> **Prompt**
Reproduce the records word for word, starting at the line that contains "After each image, state" and stopping at the end of the records. Leave the pictures out of the copy.

──────────────────────────────

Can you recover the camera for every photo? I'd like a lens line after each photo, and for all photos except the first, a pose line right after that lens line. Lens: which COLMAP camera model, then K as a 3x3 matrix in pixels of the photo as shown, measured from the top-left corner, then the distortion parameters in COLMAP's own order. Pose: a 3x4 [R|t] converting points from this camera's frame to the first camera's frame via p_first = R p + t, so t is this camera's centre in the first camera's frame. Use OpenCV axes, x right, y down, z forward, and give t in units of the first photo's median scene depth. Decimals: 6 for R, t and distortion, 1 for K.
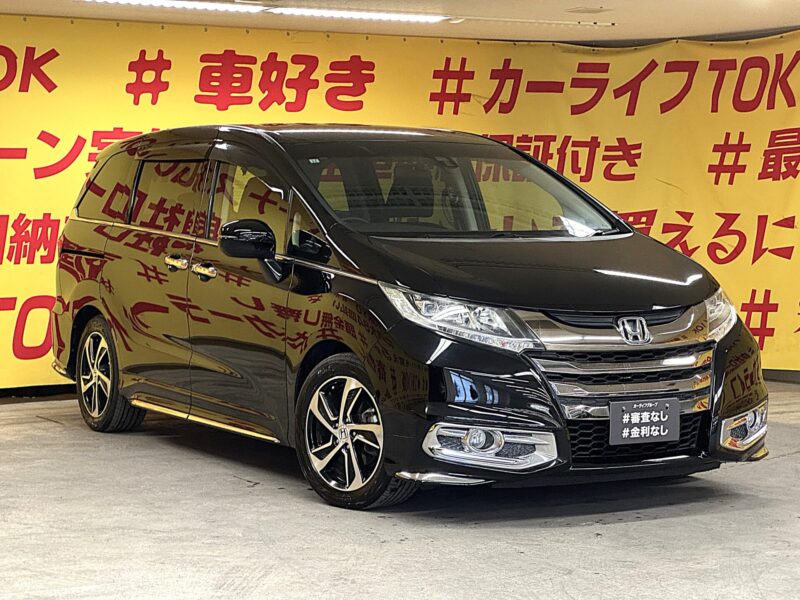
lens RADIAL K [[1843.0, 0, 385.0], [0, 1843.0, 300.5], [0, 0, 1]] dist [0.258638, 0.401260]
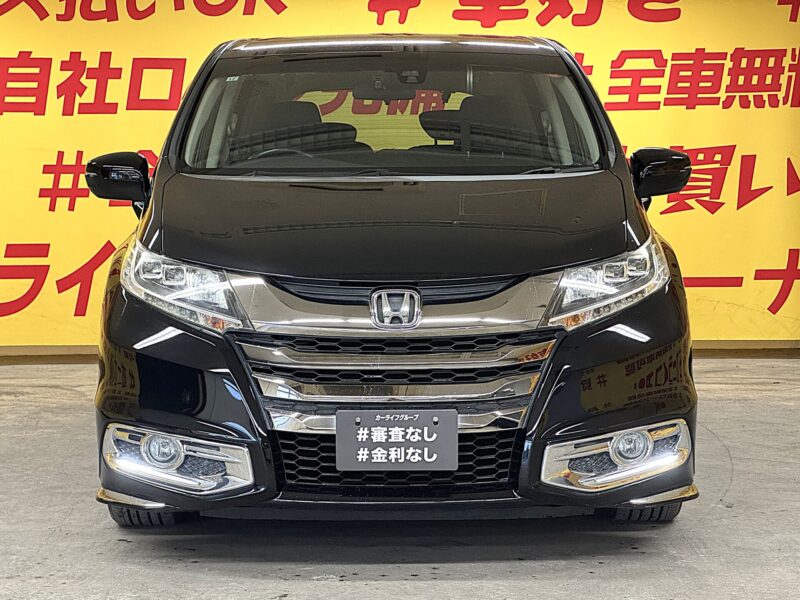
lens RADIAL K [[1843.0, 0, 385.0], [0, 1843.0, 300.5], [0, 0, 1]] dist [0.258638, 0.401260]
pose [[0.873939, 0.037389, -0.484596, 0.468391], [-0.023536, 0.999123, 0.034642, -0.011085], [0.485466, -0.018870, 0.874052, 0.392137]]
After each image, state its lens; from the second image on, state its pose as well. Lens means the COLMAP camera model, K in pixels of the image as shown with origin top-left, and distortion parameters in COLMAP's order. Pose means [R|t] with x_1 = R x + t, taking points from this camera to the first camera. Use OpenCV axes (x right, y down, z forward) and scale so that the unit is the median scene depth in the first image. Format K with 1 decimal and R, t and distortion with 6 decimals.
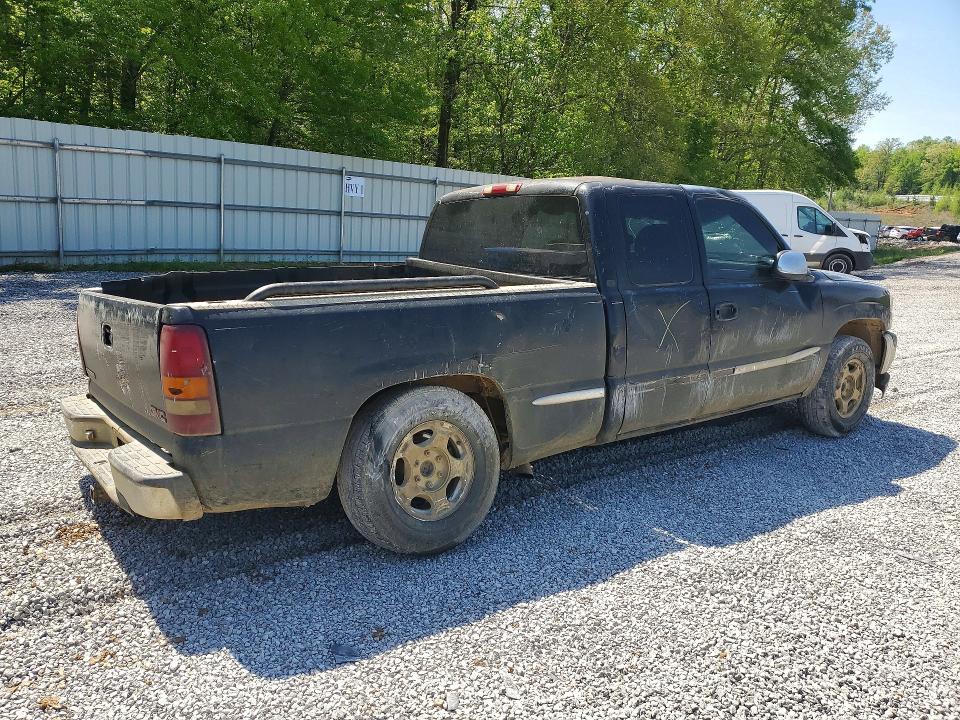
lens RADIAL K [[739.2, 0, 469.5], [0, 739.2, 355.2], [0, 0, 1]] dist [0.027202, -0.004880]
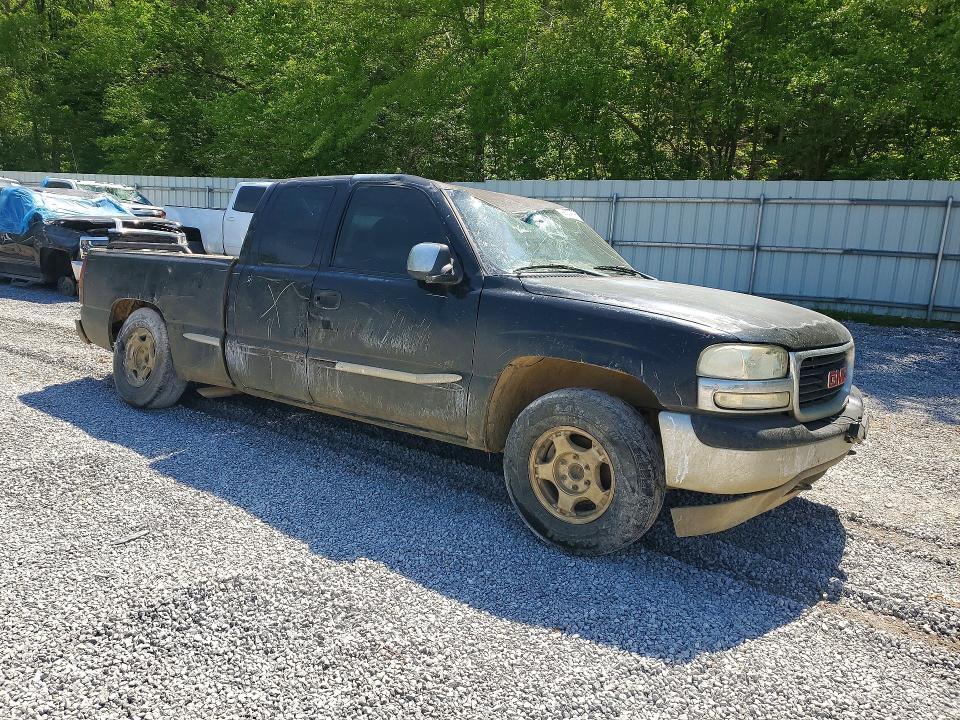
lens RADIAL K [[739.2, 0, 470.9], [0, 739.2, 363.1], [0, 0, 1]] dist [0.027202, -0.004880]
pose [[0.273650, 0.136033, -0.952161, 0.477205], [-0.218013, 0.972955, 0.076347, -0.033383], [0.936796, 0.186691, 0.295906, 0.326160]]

──────────────────────────────

> **Answer section**
After each image, state its lens; from the second image on, state its pose as well. Lens means the COLMAP camera model, K in pixels of the image as shown with origin top-left, and distortion parameters in COLMAP's order. Pose means [R|t] with x_1 = R x + t, taking points from this camera to the first camera. Use OpenCV axes (x right, y down, z forward) and scale so that the unit is the median scene depth in the first image. Format K with 1 decimal and R, t and distortion with 6 decimals.
lens RADIAL K [[739.2, 0, 469.5], [0, 739.2, 355.2], [0, 0, 1]] dist [0.027202, -0.004880]
lens RADIAL K [[739.2, 0, 470.9], [0, 739.2, 363.1], [0, 0, 1]] dist [0.027202, -0.004880]
pose [[0.273650, 0.136033, -0.952161, 0.477205], [-0.218013, 0.972955, 0.076347, -0.033383], [0.936796, 0.186691, 0.295906, 0.326160]]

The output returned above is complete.